AGAIN, if you can, beg, borrow, steal the first board that you use. I am NOT condoning theft, just trying to say - please do your best to try stuff AND get a real feel for your enthusiasm before buying anything. Since I am NOT a freestyler, nor live in a wave enabled area, i will simply discuss the average joe situation. You live near water, you can swim, and you wanna windsurf in an area where longer runs can happen ie not a small lake.

If you are a heavyweight like myself and my w/s buddy, you will be looking at quite large boards. Luckily these are available, but rarely on the used market ! We are 100 kilos and purchased 160 liter boards at about 80 cm wide. This matches the sail calculator from James Douglass. He uses the formula weight in kilos * 1.3 + 30. Link to this spreadsheet can be found in my windsurf links at the right of the blog. The spreadsheet also states the smallest board for our weight that can be uphauled is 130 liters. This corresponds with information found on Tinho Dornellas' website... This means anything less would need water-starting. See photos here:  Other places suggest a simpler formula for start of liter size -- your weight in kilos + 20 kilos for board and rig + another 20 liters for extra flotation. In other words start with a board where the liters is 40 more than your weight in kilos - for me @ 100 kilos --> 100+40 = 140 liters minimum. Helmut says he wished he had started around here at 140 liters, yet he now has issues getting going with his 135 !! We both started with 7.0 sails which are good to quite high winds. This just means one starts with "smaller" sails. So big board and small sail in light wind - to start. Then increase intensity by just going out in a little more wind. DO NOT SAIL ALONE and NO OFFSHORE winds. Wear a life-jacket !! I wear a helmet in heavier winds and may not be necessary when starting windsurfing. One board I wish I could afford as a heavyweight is the JP SuperLight, but Tinho says his custom is more designed to get heavyweights on the water more often ...In around 2013 I did purchase a JP SuperLight 92, but the BIC Techno Formula was better for people learning - though i do love my JP...

So, lighter person, lighter gear and smaller sails.

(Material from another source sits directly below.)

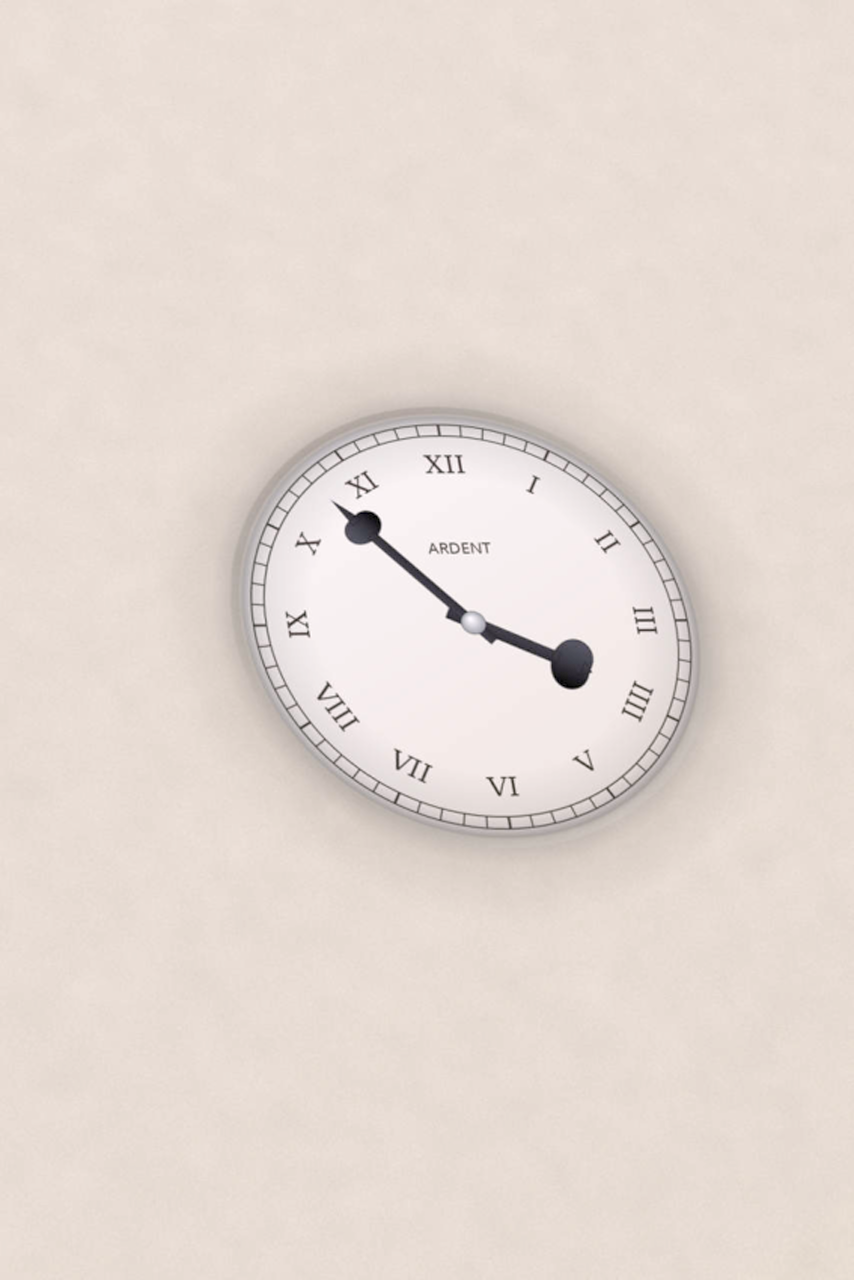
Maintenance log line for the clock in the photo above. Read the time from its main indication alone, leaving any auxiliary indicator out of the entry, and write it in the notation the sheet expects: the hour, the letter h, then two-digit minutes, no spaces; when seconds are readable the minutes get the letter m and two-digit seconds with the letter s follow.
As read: 3h53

As they say in German: "Aller Anfang ist schwer." which means it is always the most difficult at the beginning. For me in this windsurf world, I often wonder if there is an end. There are SO many things to learn and even the things one already does - can all be improved upon. Do I think I could have more fun in another sport or even on a motorbike? Motorbiking is definitely up there for me !!! I have spent as much money as I would have on a bike - on all my windsurfing gear. So, this means for me that I am really hooked. I have never had a bad session. They are all worth talking about. The mishaps are usually more interesting than the average good sailing days :-) Butt that is simply due to silly human nature.

So, get on the forums, read some mags, check some youtube, hang out at the beach, rent if you can, check the local shops {if there are any} and take your time. Wonder if there is some way to get a network started whereby interested newbies could contact veteran or average joe windsurfers to get a first-time lesson on the water ? In Montreal the APVM has a demo day every year and there is usually a session on water. This is the only occurrence I know of such an event here. They also have kid cliniques or camps. Their site is not always up-to-date, but check it out just to see the historical sessions: vous parlez francais n'est-ce pas :-)

If these kids can do it - so can you :-)
It does NOT matter if the board is too large - JUST make sure the sail is NOT !!

I cannot believe that I have NOT discussed the iDo here $%^&*( To make life MUCH simpler there is device , which i feel is a bit expensive, called the iDo which keeps the sail out of the water. This means there is NO hauling the sail out of the water. It means the sail needs to be small and the board needs to be attached to another water device so as not to go away too far ie take off !! For first-timers this removes the big energy killer - uphauling. People spend time just learning that !!! Skip that and go right to sailing :-) Locally I can rent it from the APVM. No problem getting kids started !!!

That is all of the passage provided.